■ Task requirements
From the records below, output exactly the lines running from the line containing "X211010000Y-104970000D03*" through the line containing "X209010000Y-110375000D03*", and no others.

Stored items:
-=-=-=-=-

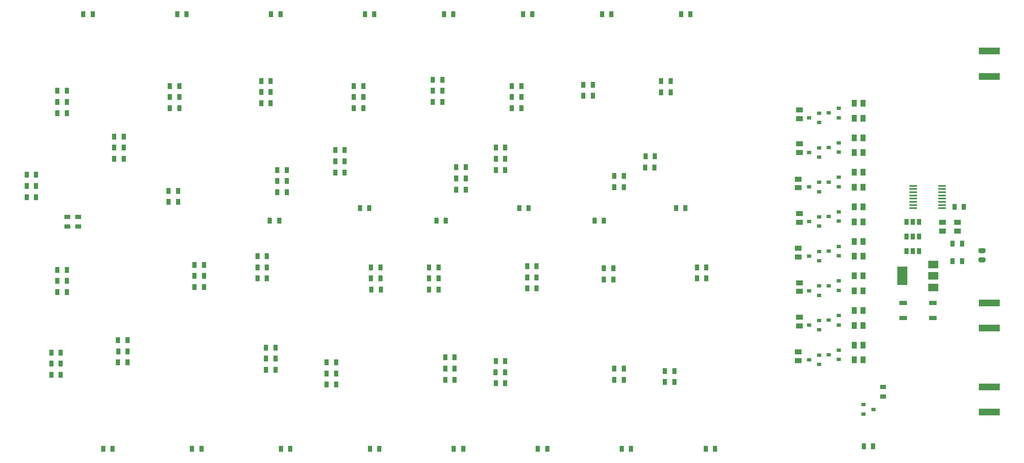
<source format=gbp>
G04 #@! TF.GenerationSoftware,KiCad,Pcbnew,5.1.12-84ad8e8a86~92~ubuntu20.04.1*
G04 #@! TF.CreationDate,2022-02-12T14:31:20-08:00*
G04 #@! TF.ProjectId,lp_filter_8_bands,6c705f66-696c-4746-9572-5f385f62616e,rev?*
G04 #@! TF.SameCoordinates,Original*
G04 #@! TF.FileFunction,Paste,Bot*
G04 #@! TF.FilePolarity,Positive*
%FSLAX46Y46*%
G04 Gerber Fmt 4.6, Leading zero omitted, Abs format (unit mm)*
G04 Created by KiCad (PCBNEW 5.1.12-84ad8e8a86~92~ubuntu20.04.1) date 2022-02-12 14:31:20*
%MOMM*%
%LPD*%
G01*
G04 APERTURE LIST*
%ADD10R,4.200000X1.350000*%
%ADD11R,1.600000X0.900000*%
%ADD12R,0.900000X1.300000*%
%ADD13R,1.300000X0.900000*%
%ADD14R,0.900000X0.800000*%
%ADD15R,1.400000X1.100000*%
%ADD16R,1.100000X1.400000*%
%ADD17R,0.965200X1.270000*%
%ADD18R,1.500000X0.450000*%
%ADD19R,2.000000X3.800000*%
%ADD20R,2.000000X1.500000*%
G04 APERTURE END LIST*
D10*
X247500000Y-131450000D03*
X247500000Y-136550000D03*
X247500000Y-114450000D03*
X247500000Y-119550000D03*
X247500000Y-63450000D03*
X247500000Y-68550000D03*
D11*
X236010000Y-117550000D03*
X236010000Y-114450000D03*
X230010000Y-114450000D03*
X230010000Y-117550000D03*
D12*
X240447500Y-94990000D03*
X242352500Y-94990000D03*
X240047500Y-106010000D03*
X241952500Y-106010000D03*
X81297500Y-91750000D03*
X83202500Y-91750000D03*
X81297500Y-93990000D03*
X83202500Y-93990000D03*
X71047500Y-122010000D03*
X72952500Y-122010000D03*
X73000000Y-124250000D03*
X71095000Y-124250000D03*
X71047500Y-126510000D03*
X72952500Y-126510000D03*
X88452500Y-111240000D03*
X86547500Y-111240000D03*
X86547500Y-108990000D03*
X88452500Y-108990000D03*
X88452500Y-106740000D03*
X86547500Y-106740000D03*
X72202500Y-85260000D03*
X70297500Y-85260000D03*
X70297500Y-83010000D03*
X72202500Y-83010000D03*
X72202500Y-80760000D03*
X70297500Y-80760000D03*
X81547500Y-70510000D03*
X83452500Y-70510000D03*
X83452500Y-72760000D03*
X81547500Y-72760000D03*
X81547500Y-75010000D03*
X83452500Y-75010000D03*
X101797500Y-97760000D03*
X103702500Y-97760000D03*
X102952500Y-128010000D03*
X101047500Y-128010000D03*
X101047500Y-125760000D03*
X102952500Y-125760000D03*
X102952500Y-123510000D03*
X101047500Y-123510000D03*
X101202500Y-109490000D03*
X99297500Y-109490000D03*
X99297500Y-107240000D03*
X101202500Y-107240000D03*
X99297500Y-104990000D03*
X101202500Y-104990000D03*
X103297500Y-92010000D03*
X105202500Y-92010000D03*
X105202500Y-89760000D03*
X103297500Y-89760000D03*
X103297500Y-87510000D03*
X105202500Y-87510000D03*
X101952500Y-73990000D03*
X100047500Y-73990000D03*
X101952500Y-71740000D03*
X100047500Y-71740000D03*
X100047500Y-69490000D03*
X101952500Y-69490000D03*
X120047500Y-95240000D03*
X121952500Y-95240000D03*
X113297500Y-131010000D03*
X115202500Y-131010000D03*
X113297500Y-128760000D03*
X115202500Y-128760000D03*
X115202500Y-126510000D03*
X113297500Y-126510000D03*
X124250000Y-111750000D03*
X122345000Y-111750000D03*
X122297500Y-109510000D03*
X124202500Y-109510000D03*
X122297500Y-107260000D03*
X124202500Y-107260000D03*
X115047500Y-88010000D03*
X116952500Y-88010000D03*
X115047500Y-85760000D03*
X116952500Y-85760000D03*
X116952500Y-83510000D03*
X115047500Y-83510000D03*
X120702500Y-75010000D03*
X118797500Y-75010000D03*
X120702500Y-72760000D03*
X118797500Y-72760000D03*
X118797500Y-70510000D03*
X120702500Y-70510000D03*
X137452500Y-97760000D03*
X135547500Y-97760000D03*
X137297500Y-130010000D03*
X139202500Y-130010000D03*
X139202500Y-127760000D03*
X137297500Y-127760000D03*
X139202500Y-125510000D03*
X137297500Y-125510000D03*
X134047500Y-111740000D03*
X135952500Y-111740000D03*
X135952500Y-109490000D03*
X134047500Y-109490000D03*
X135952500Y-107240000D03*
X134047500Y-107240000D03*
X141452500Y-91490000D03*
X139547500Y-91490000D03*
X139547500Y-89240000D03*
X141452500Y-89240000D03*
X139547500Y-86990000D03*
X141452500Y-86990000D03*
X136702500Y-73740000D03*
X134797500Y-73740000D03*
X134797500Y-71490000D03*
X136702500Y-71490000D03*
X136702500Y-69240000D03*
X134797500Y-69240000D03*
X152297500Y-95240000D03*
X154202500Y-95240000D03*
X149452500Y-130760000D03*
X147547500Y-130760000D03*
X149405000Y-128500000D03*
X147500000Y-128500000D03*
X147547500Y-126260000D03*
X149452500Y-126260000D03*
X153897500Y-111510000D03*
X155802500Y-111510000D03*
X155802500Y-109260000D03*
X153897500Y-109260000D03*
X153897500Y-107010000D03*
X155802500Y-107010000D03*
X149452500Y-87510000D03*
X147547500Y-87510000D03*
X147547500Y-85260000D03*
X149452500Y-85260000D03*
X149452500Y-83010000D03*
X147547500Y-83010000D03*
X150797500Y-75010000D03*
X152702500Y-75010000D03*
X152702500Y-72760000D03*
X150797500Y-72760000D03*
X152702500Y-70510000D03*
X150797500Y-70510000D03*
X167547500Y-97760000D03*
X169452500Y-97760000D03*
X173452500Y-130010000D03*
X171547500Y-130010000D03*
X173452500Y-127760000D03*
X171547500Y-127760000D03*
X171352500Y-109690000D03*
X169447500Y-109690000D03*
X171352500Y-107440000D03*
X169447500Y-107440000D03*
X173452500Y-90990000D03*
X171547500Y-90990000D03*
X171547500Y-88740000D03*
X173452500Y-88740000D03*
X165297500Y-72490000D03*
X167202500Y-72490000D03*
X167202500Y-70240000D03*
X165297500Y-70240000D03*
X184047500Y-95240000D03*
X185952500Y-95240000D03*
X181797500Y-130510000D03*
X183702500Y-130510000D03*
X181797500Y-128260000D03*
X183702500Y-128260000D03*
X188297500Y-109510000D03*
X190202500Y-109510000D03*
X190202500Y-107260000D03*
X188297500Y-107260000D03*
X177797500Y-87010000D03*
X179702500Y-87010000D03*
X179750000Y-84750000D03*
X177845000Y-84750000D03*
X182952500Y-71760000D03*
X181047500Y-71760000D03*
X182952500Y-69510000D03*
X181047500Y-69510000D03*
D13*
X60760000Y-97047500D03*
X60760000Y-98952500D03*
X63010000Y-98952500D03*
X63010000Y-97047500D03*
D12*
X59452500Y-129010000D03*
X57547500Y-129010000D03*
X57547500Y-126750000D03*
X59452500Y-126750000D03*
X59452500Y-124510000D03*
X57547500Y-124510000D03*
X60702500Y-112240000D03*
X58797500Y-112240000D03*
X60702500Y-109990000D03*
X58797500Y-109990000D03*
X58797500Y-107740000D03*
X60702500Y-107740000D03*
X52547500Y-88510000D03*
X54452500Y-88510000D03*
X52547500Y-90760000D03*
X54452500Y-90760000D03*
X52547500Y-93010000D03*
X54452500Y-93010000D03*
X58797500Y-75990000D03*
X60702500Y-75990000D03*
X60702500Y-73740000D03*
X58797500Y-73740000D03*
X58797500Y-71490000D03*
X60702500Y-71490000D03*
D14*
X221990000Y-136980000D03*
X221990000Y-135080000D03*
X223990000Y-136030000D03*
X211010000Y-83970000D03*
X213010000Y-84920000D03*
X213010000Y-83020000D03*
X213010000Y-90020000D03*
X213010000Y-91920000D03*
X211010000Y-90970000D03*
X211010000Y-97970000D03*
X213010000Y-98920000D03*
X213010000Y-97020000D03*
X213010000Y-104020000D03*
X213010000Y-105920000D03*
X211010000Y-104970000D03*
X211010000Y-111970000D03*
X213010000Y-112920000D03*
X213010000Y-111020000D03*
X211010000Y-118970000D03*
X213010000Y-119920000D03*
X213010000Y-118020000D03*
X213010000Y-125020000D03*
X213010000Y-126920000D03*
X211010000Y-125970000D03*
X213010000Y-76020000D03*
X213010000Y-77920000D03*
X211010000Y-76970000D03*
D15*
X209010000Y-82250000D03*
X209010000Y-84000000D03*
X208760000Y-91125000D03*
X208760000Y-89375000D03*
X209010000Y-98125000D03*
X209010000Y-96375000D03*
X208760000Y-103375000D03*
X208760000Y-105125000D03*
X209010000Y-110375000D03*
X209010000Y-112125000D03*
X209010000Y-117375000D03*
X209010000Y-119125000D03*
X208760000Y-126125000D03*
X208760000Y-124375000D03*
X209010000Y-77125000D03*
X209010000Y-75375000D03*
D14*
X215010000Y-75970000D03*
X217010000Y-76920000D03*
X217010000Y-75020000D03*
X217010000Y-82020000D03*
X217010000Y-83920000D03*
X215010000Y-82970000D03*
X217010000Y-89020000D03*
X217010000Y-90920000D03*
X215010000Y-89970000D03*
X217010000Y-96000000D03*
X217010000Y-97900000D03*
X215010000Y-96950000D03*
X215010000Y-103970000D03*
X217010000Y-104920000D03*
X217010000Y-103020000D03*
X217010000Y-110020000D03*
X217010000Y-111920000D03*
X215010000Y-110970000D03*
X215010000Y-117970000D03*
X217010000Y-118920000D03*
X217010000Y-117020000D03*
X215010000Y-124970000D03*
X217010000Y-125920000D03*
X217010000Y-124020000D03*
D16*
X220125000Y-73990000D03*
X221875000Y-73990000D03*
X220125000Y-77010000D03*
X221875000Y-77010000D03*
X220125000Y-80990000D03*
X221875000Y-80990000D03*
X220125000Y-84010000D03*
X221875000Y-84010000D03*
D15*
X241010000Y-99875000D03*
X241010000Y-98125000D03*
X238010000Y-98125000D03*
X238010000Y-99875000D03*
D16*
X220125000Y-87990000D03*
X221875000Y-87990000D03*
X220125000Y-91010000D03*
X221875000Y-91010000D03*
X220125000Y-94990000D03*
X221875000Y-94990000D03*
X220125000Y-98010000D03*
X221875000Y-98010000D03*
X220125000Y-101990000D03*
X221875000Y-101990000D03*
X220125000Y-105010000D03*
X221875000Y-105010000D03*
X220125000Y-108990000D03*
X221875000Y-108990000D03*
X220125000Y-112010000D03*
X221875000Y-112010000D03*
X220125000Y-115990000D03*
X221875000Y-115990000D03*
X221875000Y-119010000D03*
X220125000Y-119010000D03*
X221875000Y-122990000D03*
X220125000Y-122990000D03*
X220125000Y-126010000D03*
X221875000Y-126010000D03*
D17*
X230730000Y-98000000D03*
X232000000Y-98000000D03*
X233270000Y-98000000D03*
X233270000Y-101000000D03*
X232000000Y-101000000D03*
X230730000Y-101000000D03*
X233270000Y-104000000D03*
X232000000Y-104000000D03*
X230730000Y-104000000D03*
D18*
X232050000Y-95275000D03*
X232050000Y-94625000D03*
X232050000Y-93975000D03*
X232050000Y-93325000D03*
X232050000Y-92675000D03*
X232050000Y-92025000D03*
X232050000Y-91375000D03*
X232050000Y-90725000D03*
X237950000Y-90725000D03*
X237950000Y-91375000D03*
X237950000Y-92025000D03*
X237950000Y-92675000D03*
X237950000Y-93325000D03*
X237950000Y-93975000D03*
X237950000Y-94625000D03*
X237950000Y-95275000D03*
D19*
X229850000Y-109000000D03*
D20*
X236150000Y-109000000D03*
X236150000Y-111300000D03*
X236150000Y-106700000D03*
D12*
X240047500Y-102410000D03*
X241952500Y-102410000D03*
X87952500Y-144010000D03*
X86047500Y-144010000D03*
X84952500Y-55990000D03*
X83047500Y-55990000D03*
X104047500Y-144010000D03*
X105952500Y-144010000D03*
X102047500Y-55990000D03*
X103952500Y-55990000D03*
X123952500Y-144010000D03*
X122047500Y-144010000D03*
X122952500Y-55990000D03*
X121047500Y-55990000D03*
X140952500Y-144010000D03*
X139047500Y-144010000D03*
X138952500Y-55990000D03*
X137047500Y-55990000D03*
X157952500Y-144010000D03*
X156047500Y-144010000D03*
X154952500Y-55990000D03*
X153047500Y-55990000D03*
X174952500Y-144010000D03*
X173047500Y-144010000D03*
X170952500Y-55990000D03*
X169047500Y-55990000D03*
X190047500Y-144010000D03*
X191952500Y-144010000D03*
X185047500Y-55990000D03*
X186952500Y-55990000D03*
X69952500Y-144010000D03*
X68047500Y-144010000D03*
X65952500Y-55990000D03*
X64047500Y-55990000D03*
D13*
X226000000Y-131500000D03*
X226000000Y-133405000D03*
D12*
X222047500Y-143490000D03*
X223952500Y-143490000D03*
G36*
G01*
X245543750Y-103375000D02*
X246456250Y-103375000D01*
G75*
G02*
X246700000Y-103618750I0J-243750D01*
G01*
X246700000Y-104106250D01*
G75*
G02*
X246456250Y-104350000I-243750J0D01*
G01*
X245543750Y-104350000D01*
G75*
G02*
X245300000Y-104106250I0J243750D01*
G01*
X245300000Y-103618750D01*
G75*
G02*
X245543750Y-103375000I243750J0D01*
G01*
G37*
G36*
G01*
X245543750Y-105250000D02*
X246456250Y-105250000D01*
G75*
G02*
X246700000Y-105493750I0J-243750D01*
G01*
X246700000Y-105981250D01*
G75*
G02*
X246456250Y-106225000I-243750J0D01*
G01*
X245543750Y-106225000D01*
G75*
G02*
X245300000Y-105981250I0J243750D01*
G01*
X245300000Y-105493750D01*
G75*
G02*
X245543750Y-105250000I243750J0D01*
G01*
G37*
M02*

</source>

-=-=-=-=-

■ Written reply
X211010000Y-104970000D03*
X211010000Y-111970000D03*
X213010000Y-112920000D03*
X213010000Y-111020000D03*
X211010000Y-118970000D03*
X213010000Y-119920000D03*
X213010000Y-118020000D03*
X213010000Y-125020000D03*
X213010000Y-126920000D03*
X211010000Y-125970000D03*
X213010000Y-76020000D03*
X213010000Y-77920000D03*
X211010000Y-76970000D03*
D15*
X209010000Y-82250000D03*
X209010000Y-84000000D03*
X208760000Y-91125000D03*
X208760000Y-89375000D03*
X209010000Y-98125000D03*
X209010000Y-96375000D03*
X208760000Y-103375000D03*
X208760000Y-105125000D03*
X209010000Y-110375000D03*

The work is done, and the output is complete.